- **GIVEN ENTRIES**
═══

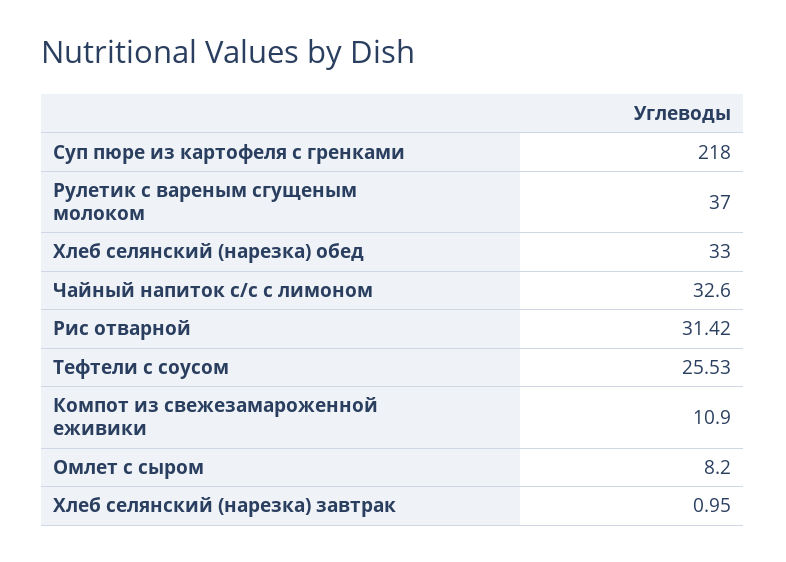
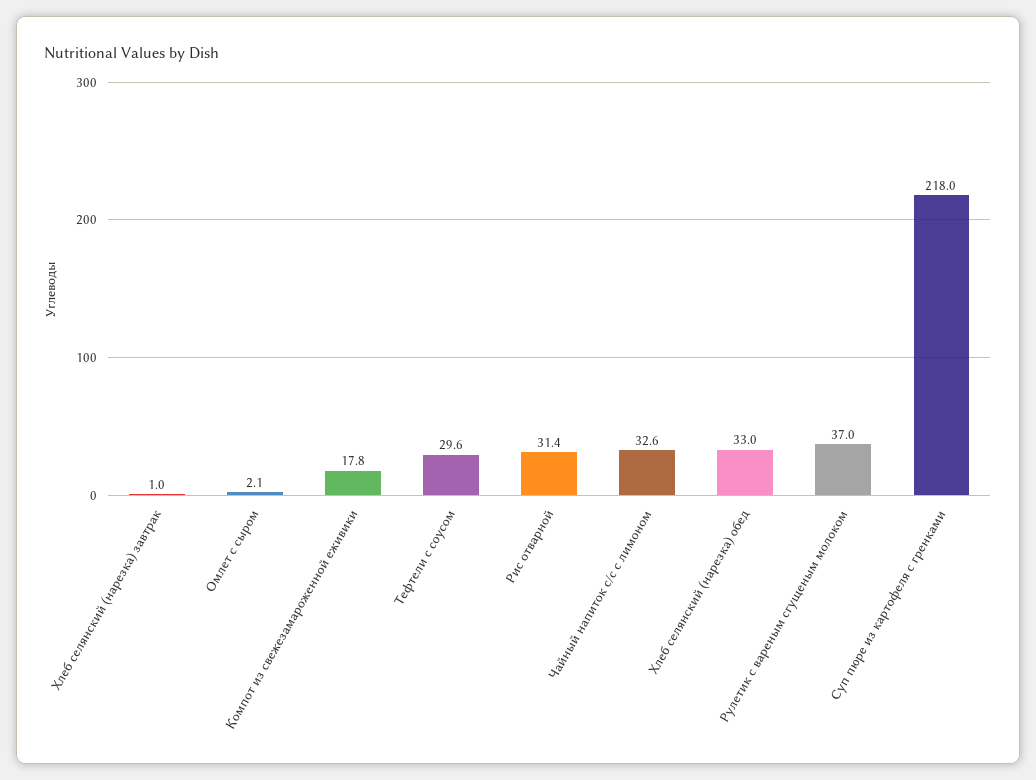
  {
    "Суп пюре из картофеля с гренками": 218,
    "Рулетик с вареным сгущеным молоком": 37,
    "Хлеб селянский (нарезка) обед": 33,
    "Чайный напиток с/с с лимоном": 32.6,
    "Рис отварной": 31.42,
-   "Тефтели с соусом": 25.53,
+   "Тефтели с соусом": 29.6,
-   "Компот из свежезамароженной еживики": 10.9,
+   "Компот из свежезамароженной еживики": 17.8,
-   "Омлет с сыром": 8.2,
+   "Омлет с сыром": 2.1,
    "Хлеб селянский (нарезка) завтрак": 0.95
  }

═══

- **TASK BRIEF**
Using the material above, print word for word the lines from the one holding "с вареным сгущеным" through the last line.

- **ANSWER TO THE EXERCISE**
    "Рулетик с вареным сгущеным молоком": 37,
    "Хлеб селянский (нарезка) обед": 33,
    "Чайный напиток с/с с лимоном": 32.6,
    "Рис отварной": 31.42,
-   "Тефтели с соусом": 25.53,
+   "Тефтели с соусом": 29.6,
-   "Компот из свежезамароженной еживики": 10.9,
+   "Компот из свежезамароженной еживики": 17.8,
-   "Омлет с сыром": 8.2,
+   "Омлет с сыром": 2.1,
    "Хлеб селянский (нарезка) завтрак": 0.95
  }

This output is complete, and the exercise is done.